REPUBLIKA.CO.ID, PALANGKA RAYA -- Berdasarkan Survei Nasional Literasi dan Edukasi Keuangan 2022, Tingkat Indeks Inklusi Keuangan Kalimantan Tengah berada di angka 81,30 persen dan Indeks Literasi Keuangan sebesar 32,73 persen. Kedua indeks tersebut berada di bawah indeks nasional yang tercatat masing-masing sebesar 85,10 persen dan 47,44 persen.
Dari hasil survei 2022 tersebut, Kepala OJK Kalteng Otto Fitriandy memaparkan dibandingkan dengan survei 2019, terdapat peningkatan indeks Inklusi Keuangan sebesar 6,5 persen, tapi penurunan pada tingkat literasi sebesar 3,49 persen. Kondisi ini yang membuat ketimpangan semakin tinggi antara indeks inklusi dan literasi keuangan yaitu sebesar 48,57 persen. Bisa diartikan hampir separuh dari masyarakat tidak memahami produk dan layanan keuangan yang mereka gunakan.
Baik mahasiswi maupun masyarakat perlu memahami karakteristik produk dan layanan jasa keuangan yang mempengaruhi keyakinan untuk menggunakan produk dan layanan jasa keuangan. "Dengan begitu, mereka nantinya dapat memilih produk keuangan yang tepat dan dibutuhkan dalam rangka merencanakan keuangannya, serta membawa manfaat dan meningkatkan kesejahteraan," kata Otto di Palangka Raya, Senin (29/5/2023).
Kepala Subbagian Edukasi dan Perlindungan Konsumen (EPK), OJK Kalimantan Tengah Ricky Chandra menambahkan, ciri-ciri maupun kerugian dari pinjaman online ilegal. Di antaranya seperti tidak memiliki izin resmi.
"Pinjaman online ilegal biasanya juga dalam pemberian syarat sangat mudah dengan melengkapi data dari KTP, foto diri maupun nomor rekening," kata Ricky.

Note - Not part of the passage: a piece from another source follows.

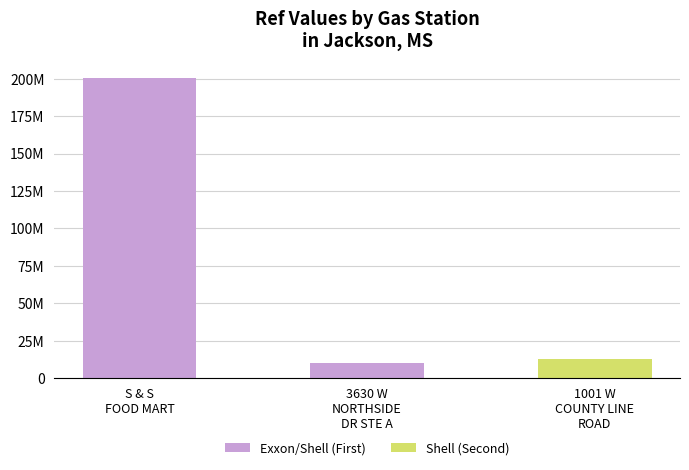

Are the bars horizontal?

No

Dia memaparkan, pinjaman online ilegal biasanya juga memiliki bunga atau biaya atau denda pinjaman tak terbatas, ancaman teror, penghinaan, pencemaran nama baik, hingga penyebaran foto dan video. Identitas pengurus dan alamat kantornya tidak jelas dan penawaran pinjaman melalui saluran komunikasi pribadi tanpa izin.